The file 001-ShapeKeys-complete.blend has this finished recipe for your reference.

How it works...

Using a basic rig as starting point, you move the bones around and look for strange deformations, which would occur mostly in joints. When you find such deformations, its time to use them as a base to build new Shape Keys that correct the mesh in such situations. By using drivers, you can use the same bone values that caused the bad deformations to trigger the corrective Shape Key.

There's more

In this recipe you've learned how to create simple drivers in Blender. You'll notice throughout this book that most rigging features rely on them at some point. Fortunately they are not difficult to create.

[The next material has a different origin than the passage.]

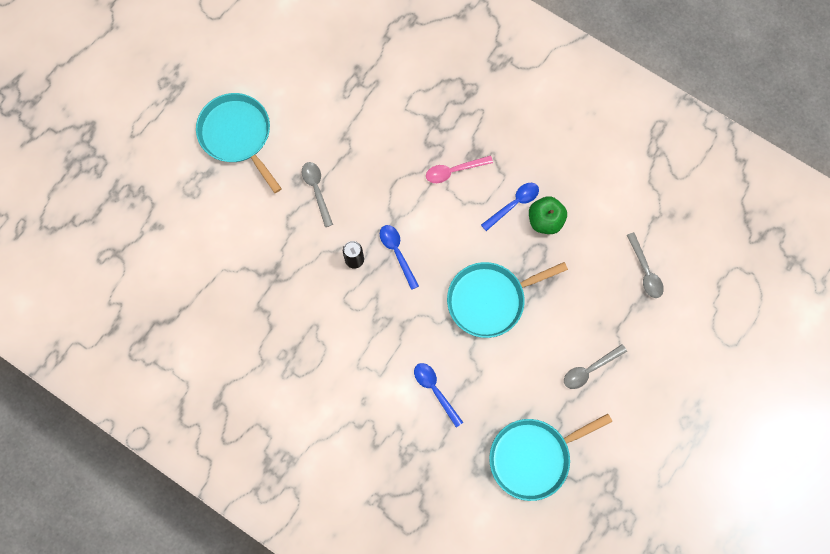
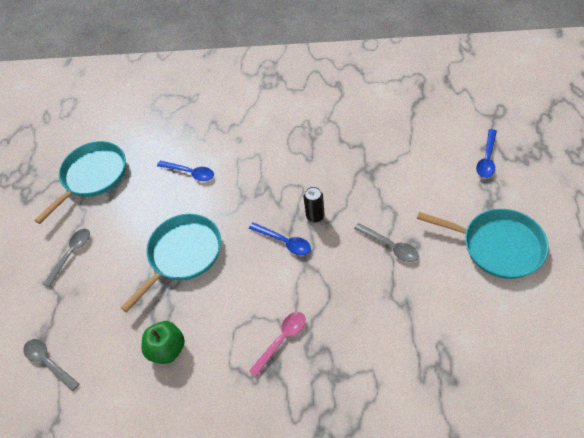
camera: 155 degrees right, 20 degrees down
blue spoon [481,183,539,231] -> blue spoon moved to [476,129,497,178]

The use of drivers in Blender 2.5 changed significantly from previous versions. Now, almost every property in Blender can be animated, driven, and used as a driver for other properties. It's just a matter of right-clicking over the property that you want to control and selecting Add Driver, then setting it up on the Graph Editor window. You can even make complex drivers using scripted expressions that can take into account more than one property and math expressions, for example.